With plamo positioning, we believe the key is the same logic that attracted Janssen as a partner for plamo. They are currently leading the program and covering a significant portion of its costs, around 80%. The combination with our CD28 could create a differentiating factor. Our competitors are only at the initial stages of combining their CD28 bispecifics, while plamo has already demonstrated competitive efficacy and safety. We are progressing quickly towards a subcutaneous formulation. The goal is to achieve better efficacy by combining with established therapies, particularly in the area of hemocombo with other CD20 CD3s. That's why partnering with Janssen, which has excellent capabilities in hematologic malignancies, is exciting. It’s a challenging strategy for a small company to pursue alone. Regarding 564, I want to stress that we do not yet have a finalized indication study. Currently, in Phase 1b, we aim to demonstrate the durability of Treg enhancement and link it to efficacy where it’s easily observable. Depending on the results, atopic dermatitis could be a viable path forward. However, we are also exploring other indications and will announce any potential advancements as soon as we finalize our treatment plan. This is not a commitment to a specific indication strategy at the Phase 1 level. The discussion about sequencing in atopic dermatitis will become increasingly relevant, not just for Treg enhancers but for all therapies. Similar approaches have significantly influenced other autoimmune conditions, and we anticipate more of this to occur in skin conditions, as seen with arthritis.

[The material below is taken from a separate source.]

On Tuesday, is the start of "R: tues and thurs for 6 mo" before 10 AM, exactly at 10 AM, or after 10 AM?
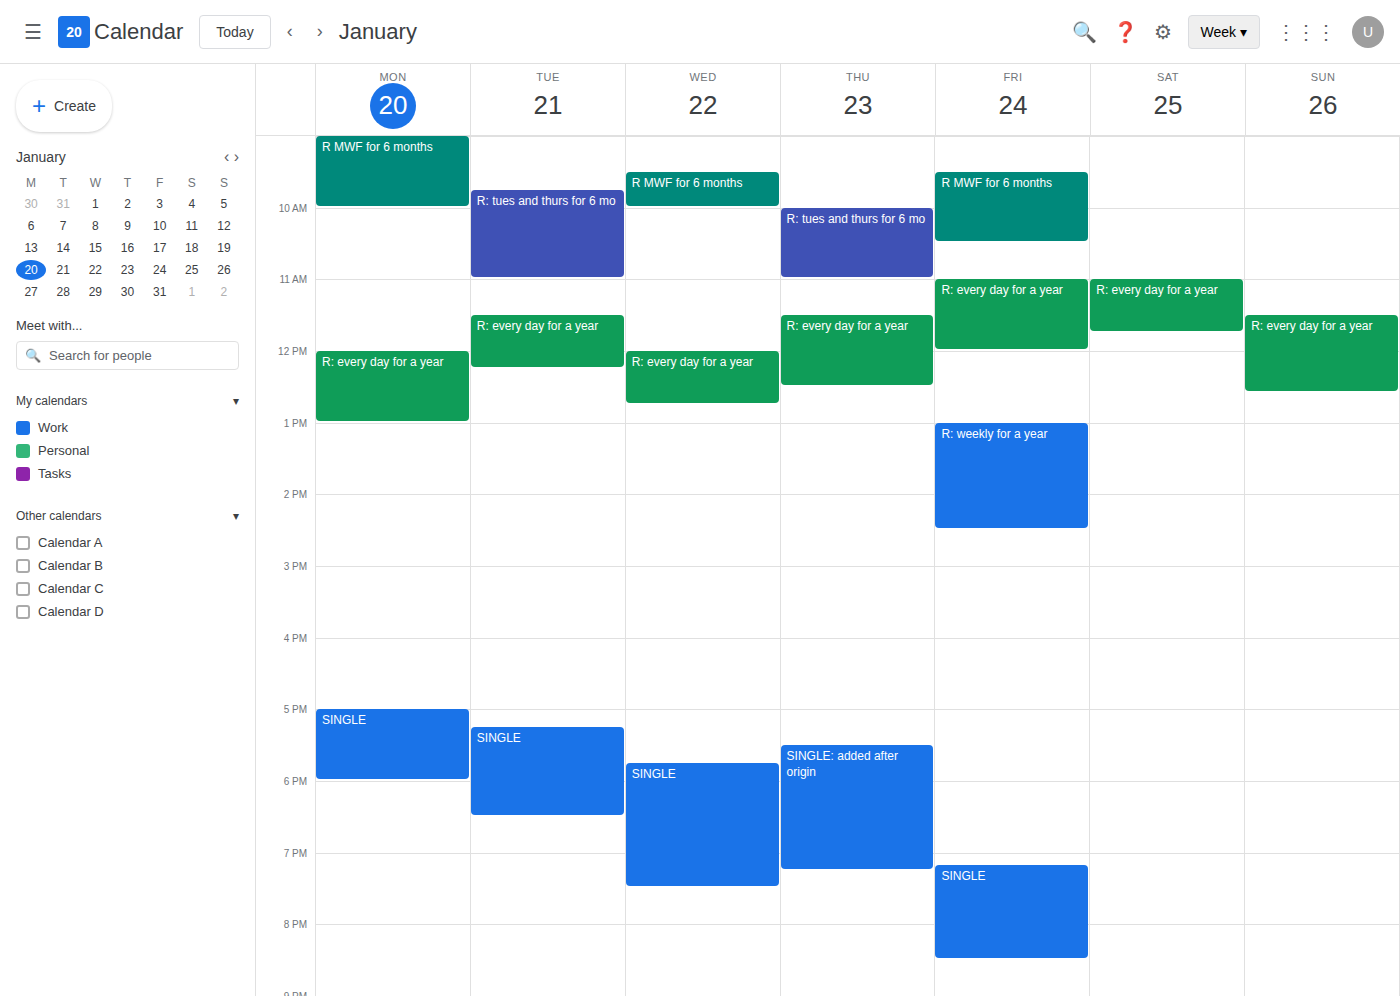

Great. Thanks so much. Really appreciate the color there.
Thank you very much. One moment for our last question. Our last question comes from Peter Lawson of Barclays. Your line is open.
This is Alex on for Peter. Thanks for taking our questions. Just one on the ENPP3 program, I was wondering if you could remind us some of the shortcomings of the Astellas ADC going after the same target and what might be the benefits of a bispecific approach.
Yeah. John, do you want to tackle that one?
In fact, we discovered ENPP3 ourselves through a bioinformatic approach while searching for selectively expressed tumor-associated antigens. We became aware of the Astellas programs when we explored the literature. They had some reasonable data, showing responses in Phase 1. However, due to the orstatin payload, they experienced dose-limiting ocular toxicity. It was an interesting time because Astellas had acquired the Agensys program, and from what we've heard from people who worked there, the decision to discontinue that program was more strategic than based on data. We viewed it as strong validation for the selectivity of the target and the safety of pursuing it.
Thank you very much. At this time, I would now like to turn the conference back over to Bassil Dahiyat for closing remarks.
Okay. Thanks very much, everybody, for joining us this afternoon. Have a great evening, and we look forward to updating you again in the near future.
This concludes today's conference call. Thank you for participating. You may now disconnect.